* [MATERIAL FOR THIS TASK]:
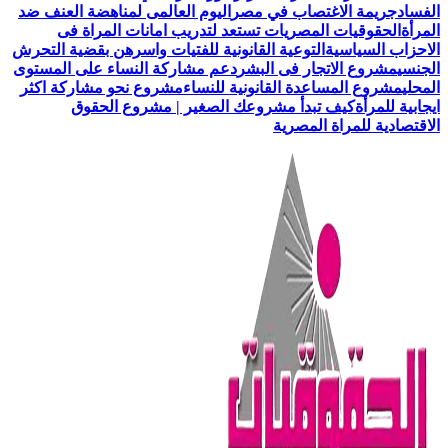
الفساد
جريمة الاغتصاب في مصر
اليوم العالمى لمناهضة العنف ضد
المرأة
الحقوقيات المصريات تستعد لتدريب امانات المراة فى
الاحزاب السياسية
التوعية القانونية للفتيات واسرهن بقضية التحرش
الجنسي
مشروع الاتجار فى البشر
دعم مشاركة النساء على المستوى
المحلي
مشروع المساعدة القانونية للنساء
مشروع نحو مشاركة اكثر
ايجابية للمرأة
كيف تبدأ مشروعك الصغير | مشروع الحقوق
الاقتصادية للمراة المصرية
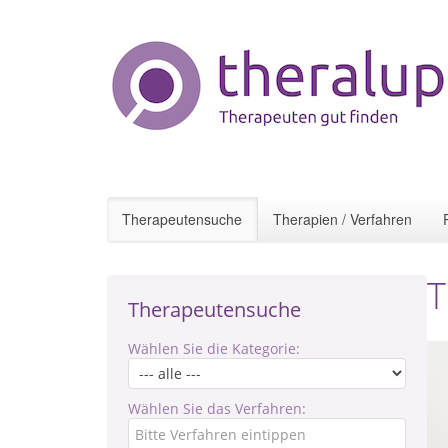
Therapeutensuche
Therapien / Verfahren
T
Therapeutensuche
Wählen Sie die Kategorie:
Wählen Sie das Verfahren:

* [ASSIGNED TASK]: Write out the lines above again with "Verfahren" replaced by "Methode" and everything else left unchanged. Leave the pictures out.

* [SOLUTION TO THIS EXERCISE]:
الفساد
جريمة الاغتصاب في مصر
اليوم العالمى لمناهضة العنف ضد
المرأة
الحقوقيات المصريات تستعد لتدريب امانات المراة فى
الاحزاب السياسية
التوعية القانونية للفتيات واسرهن بقضية التحرش
الجنسي
مشروع الاتجار فى البشر
دعم مشاركة النساء على المستوى
المحلي
مشروع المساعدة القانونية للنساء
مشروع نحو مشاركة اكثر
ايجابية للمرأة
كيف تبدأ مشروعك الصغير | مشروع الحقوق
الاقتصادية للمراة المصرية
Therapeutensuche
Therapien / Methode
T
Therapeutensuche
Wählen Sie die Kategorie:
Wählen Sie das Methode:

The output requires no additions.